◆ Extrait étudié
::::

Né dans une famille ouvrière de Charleroi le 15 février 1926, Jean est contraint par la guerre d'interrompre ses études, ce qu'il va beaucoup regretter, et de travailler comme dessinateur industriel chez Solvay à Bruxelles. Il habite alors Wavre, participe à la résistance contre les nazis et, devenu dirigeant national des scouts, décide que "jamais je ne porterai l'uniforme militaire".

Appelé sous les armes, il préfère la prison dès 1949 à Liège et à nouveau en 1950 et 51. Devant le Conseil de guerre, le 3 octobre 1951, il explique et défend son adhésion à l'I.R.G., "l'Internationale des résistants à la guerre". Un ministre PSC, embarrassé face à cette attitude d'un dirigeant de mouvement de jeunesse catholique, décide de remplacer sa nouvelle condamnation à six mois de prison par une obligation de travailler comme mineur. Jean est alors embauché au Bois du Cazier à Marcinelle en avril 1952. Sa brochure, qui dénonce l'insécurité permanente du travail des mineurs, est publiée par les J. G. S. dont il est devenu membre. Il est également à partir de 1952 un militant des groupes Esprit fondés par Emmanuel Mounier. Il va mener une lutte antimilitariste efficace qui finira par aboutir au statut de l'objection de conscience en 1964.

::::

◆ Données fournies
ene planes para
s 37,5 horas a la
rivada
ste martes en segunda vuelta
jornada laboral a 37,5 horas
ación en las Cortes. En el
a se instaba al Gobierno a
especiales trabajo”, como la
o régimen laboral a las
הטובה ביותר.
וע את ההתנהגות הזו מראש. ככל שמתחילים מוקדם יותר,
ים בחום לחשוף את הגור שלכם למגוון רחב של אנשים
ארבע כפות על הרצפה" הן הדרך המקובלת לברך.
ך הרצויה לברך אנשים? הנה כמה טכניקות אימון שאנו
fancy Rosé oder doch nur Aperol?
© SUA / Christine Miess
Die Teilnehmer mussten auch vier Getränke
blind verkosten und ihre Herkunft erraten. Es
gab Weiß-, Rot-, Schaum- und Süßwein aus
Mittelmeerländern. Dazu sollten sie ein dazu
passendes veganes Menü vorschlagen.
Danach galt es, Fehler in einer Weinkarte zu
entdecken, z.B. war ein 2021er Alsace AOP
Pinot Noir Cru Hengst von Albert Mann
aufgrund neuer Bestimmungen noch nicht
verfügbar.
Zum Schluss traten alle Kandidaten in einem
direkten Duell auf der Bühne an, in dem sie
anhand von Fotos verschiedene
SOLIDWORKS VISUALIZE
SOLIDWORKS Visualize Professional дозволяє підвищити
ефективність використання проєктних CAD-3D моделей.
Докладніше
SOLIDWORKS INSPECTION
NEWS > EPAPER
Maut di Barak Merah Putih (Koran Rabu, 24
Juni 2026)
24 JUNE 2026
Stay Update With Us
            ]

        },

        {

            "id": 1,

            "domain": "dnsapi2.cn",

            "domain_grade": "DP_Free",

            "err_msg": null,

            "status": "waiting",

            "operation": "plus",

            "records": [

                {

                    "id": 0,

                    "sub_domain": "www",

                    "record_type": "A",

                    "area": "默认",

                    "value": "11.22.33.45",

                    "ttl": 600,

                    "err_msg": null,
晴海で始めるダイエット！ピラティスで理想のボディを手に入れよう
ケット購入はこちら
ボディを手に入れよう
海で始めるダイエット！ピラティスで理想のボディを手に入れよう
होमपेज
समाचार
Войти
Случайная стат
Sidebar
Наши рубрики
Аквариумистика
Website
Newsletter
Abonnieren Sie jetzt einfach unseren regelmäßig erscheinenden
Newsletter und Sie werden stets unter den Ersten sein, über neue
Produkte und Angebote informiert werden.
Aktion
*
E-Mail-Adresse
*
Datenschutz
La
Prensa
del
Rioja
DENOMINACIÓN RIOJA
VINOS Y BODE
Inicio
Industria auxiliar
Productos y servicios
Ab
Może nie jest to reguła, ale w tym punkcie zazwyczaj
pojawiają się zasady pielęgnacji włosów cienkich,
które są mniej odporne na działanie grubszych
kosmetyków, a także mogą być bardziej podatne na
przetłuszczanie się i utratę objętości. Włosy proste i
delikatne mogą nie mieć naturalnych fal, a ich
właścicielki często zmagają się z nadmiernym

::::

◆ Exercices proposés
**1.** Relevez toutes les villes et localités nommées dans l'extrait biographique.
**2.** Restituez fidèlement le passage de l'extrait biographique qui va de « Appelé sous les » à « conscience en 1964. ».
La liste fournie n'a aucun lien avec l'extrait biographique.

◆ Réponses par exercice
**1.** Charleroi, Bruxelles, Wavre, Liège, Marcinelle

**2.**
Appelé sous les armes, il préfère la prison dès 1949 à Liège et à nouveau en 1950 et 51. Devant le Conseil de guerre, le 3 octobre 1951, il explique et défend son adhésion à l'I.R.G., "l'Internationale des résistants à la guerre". Un ministre PSC, embarrassé face à cette attitude d'un dirigeant de mouvement de jeunesse catholique, décide de remplacer sa nouvelle condamnation à six mois de prison par une obligation de travailler comme mineur. Jean est alors embauché au Bois du Cazier à Marcinelle en avril 1952. Sa brochure, qui dénonce l'insécurité permanente du travail des mineurs, est publiée par les J. G. S. dont il est devenu membre. Il est également à partir de 1952 un militant des groupes Esprit fondés par Emmanuel Mounier. Il va mener une lutte antimilitariste efficace qui finira par aboutir au statut de l'objection de conscience en 1964.